The Jim Cullum Jazz Band was an acoustic seven-piece traditional jazz ensemble. The band broadcast weekly performances from The Landing on the Public Radio International (US public radio) series Riverwalk Jazz from 1989 until 2012. Cullum and his band performed at such venues as Carnegie Hall, Preservation Hall, the White House, Wolf Trap, and the Kennedy Center. They appeared on Austin City Limits on several occasions, and for 25 years broadcast weekly live performances on over 200 radio stations in the US. The Jim Cullum Jazz Band performed over 300 jazz masses at houses of worship across the United States during its more than four-decade run. The group recorded for Jazzology, Columbia, Audiophile, Stomp Off, and his own label, Riverwalk.
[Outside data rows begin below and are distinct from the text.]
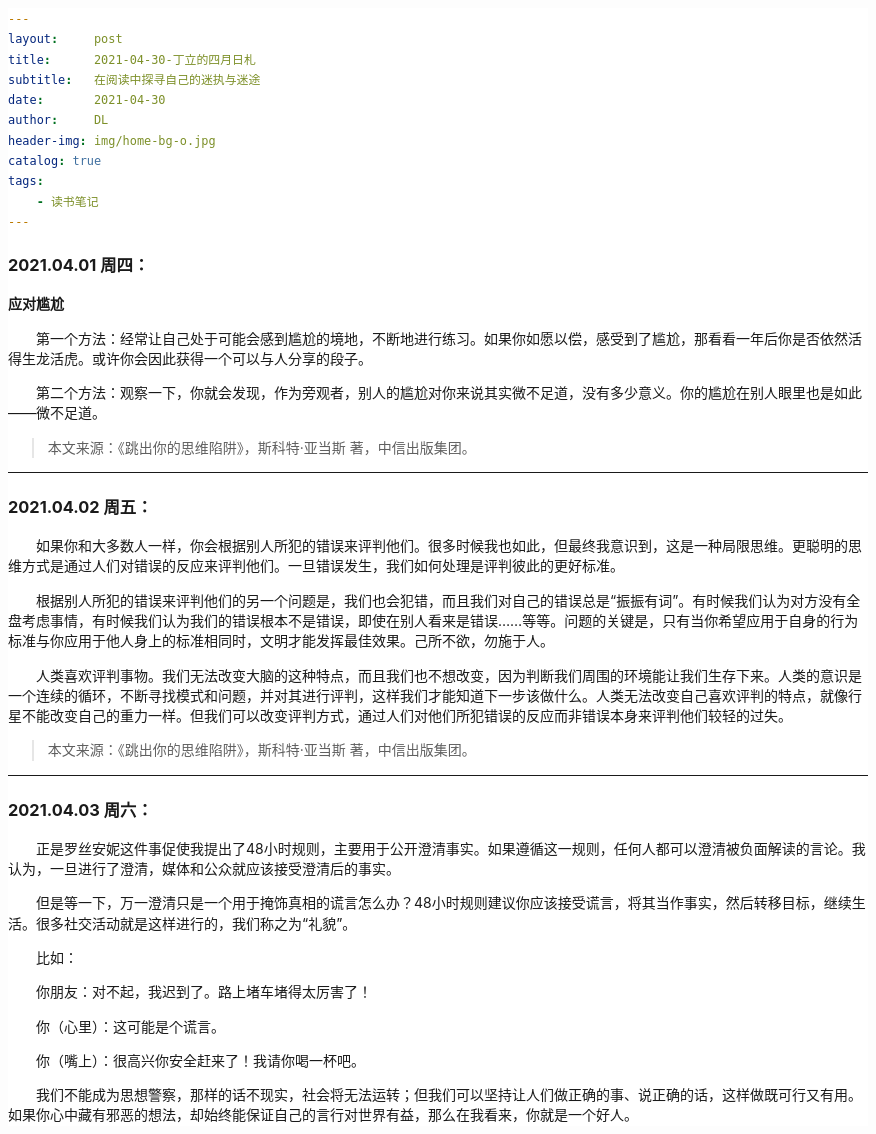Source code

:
 ```yaml
---
layout:     post
title:      2021-04-30-丁立的四月日札
subtitle:   在阅读中探寻自己的迷执与迷途
date:       2021-04-30
author:     DL
header-img: img/home-bg-o.jpg
catalog: true
tags:
    - 读书笔记
---
```


### 2021.04.01 周四：

**应对尴尬**


&emsp;&emsp;第一个方法：经常让自己处于可能会感到尴尬的境地，不断地进行练习。如果你如愿以偿，感受到了尴尬，那看看一年后你是否依然活得生龙活虎。或许你会因此获得一个可以与人分享的段子。

&emsp;&emsp;第二个方法：观察一下，你就会发现，作为旁观者，别人的尴尬对你来说其实微不足道，没有多少意义。你的尴尬在别人眼里也是如此——微不足道。

> 本文来源：《跳出你的思维陷阱》，斯科特·亚当斯 著，中信出版集团。

---

### 2021.04.02 周五：

&emsp;&emsp;如果你和大多数人一样，你会根据别人所犯的错误来评判他们。很多时候我也如此，但最终我意识到，这是一种局限思维。更聪明的思维方式是通过人们对错误的反应来评判他们。一旦错误发生，我们如何处理是评判彼此的更好标准。

&emsp;&emsp;根据别人所犯的错误来评判他们的另一个问题是，我们也会犯错，而且我们对自己的错误总是“振振有词”。有时候我们认为对方没有全盘考虑事情，有时候我们认为我们的错误根本不是错误，即使在别人看来是错误……等等。问题的关键是，只有当你希望应用于自身的行为标准与你应用于他人身上的标准相同时，文明才能发挥最佳效果。己所不欲，勿施于人。

&emsp;&emsp;人类喜欢评判事物。我们无法改变大脑的这种特点，而且我们也不想改变，因为判断我们周围的环境能让我们生存下来。人类的意识是一个连续的循环，不断寻找模式和问题，并对其进行评判，这样我们才能知道下一步该做什么。人类无法改变自己喜欢评判的特点，就像行星不能改变自己的重力一样。但我们可以改变评判方式，通过人们对他们所犯错误的反应而非错误本身来评判他们较轻的过失。

> 本文来源：《跳出你的思维陷阱》，斯科特·亚当斯 著，中信出版集团。

---

### 2021.04.03 周六：

&emsp;&emsp;正是罗丝安妮这件事促使我提出了48小时规则，主要用于公开澄清事实。如果遵循这一规则，任何人都可以澄清被负面解读的言论。我认为，一旦进行了澄清，媒体和公众就应该接受澄清后的事实。

&emsp;&emsp;但是等一下，万一澄清只是一个用于掩饰真相的谎言怎么办？48小时规则建议你应该接受谎言，将其当作事实，然后转移目标，继续生活。很多社交活动就是这样进行的，我们称之为“礼貌”。

&emsp;&emsp;比如：

&emsp;&emsp;你朋友：对不起，我迟到了。路上堵车堵得太厉害了！

&emsp;&emsp;你（心里）：这可能是个谎言。

&emsp;&emsp;你（嘴上）：很高兴你安全赶来了！我请你喝一杯吧。

&emsp;&emsp;我们不能成为思想警察，那样的话不现实，社会将无法运转；但我们可以坚持让人们做正确的事、说正确的话，这样做既可行又有用。如果你心中藏有邪恶的想法，却始终能保证自己的言行对世界有益，那么在我看来，你就是一个好人。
Cullum played with such music legends as Louis Armstrong, Benny Goodman, Pete Fountain, and Earl Hines. Early in his career, he played with Jack Teagarden—a friend and associate of his father's. Cullum's career also led him to accompany other jazz artists such as Joe Venuti, Doc Severinsen, Dick Hyman, and Lionel Hampton. From 1993 to 2005, Cullum and his band were on the faculty of the Stanford Jazz Workshop at Stanford University in California.

==Later life and death==
During his life, Cullum led what was described as an elegant-bohemian lifestyle by one jazz publication. He remained active even after the radio show and his longstanding residency at The Landing ended in 2012. In his final years, he appeared in weekly performances at the Cookhouse Restaurant in San Antonio and scheduled many other appearances with his band. His last public performance was just two days before his death. Cullum died on August 11, 2019, at his residence in San Antonio.

==Legacy==
In 2011, Stanford University Libraries acquired Cullum's Riverwalk Jazz archives, comprising over 400 radio show programs. In January 2013, Stanford's Archive of Recorded Sound made the recordings available to listen to on its website.

==Band members==
===Current members===
- Evan Arntzen – clarinet, saxophone
- Mike Pittsley – trombone
- Howard Elkins – banjo, guitar
- Bernie Attridge – bass
- Benji Bohannon – drums

===Former members===
- Jim Cullum Jr. – cornet
- Buddy Apfel – tuba
- Robert Black – banjo
- Evan Christopher – clarinet
- Kevin Dorn – drums
- Ron Hockett – clarinet, saxophone
- Ed Hubble – trombone
- Jim Hunter – bass
- Don Mopsick – bass
- Brian Nalepka – tuba, double bass, bass sax
- Brian Ogilvie – clarinet, saxophone
- Steve Pikal – bass
- Ric Ramirez – bass
- Randy Reinhart – cornet, trombone
- Kenny Rupp – trombone
- Zack Sapunor – bass
- John Sheridan – piano
- Hal Smith – drums
- Ed Torres – drums
- Jim Turner – piano
- Allan Vaché – clarinet
- Mike Waskiewicz – drums
- Jack Wyatt – bass
- Cullen Offer – tenor saxophone
- Mike Masessa - drums

==Discography==
- Look Over Here (1976)
- Jim Cullum's Happy Jazz Band (1979)
- Live and Swinging (1979)
- Live at the Memphis Jazz Festival (1982)
- 'Tis the Season... To Be Jammin'! (1984)
- Porgy & Bess (1985)
- Super Satch (1986)
- Fireworks! Red Hot & Blues (1989)
- Hooray for Hoagy! (1990)
- American Love Songs, Vol. 7 (1990)
- Shootin' the Agate (1992)
- Battle of the Bands: San Antonio vs. New Orleans (1992)
- New Year's All Star Jam (1993)
- Honky Tonk Train (1994)
- Bessie & the Blues (1995)
- Jim Cullum's Happy Jazz Band (1995)
- Hot Jazz for a Cool Yule (1996)
- Fireworks! Red Hot & Blues (1996)
- American Love Songs, Vol. 7 (1997)
- Deep River: The Spirit of Gospel Music in Jazz (1998)
- Cornet-Copia (2001)
- Chasin' the Blues (2006)
- 3 Kings of Jazz: The Music of Louis Armstrong, Bix Beiderbecke and Jelly Roll Morton (2008)

==See also==
The Mission City Hot Rhythm Cats, a six-piece traditional jazz band, is composed of several former members of the Jim Cullum Jazz Band.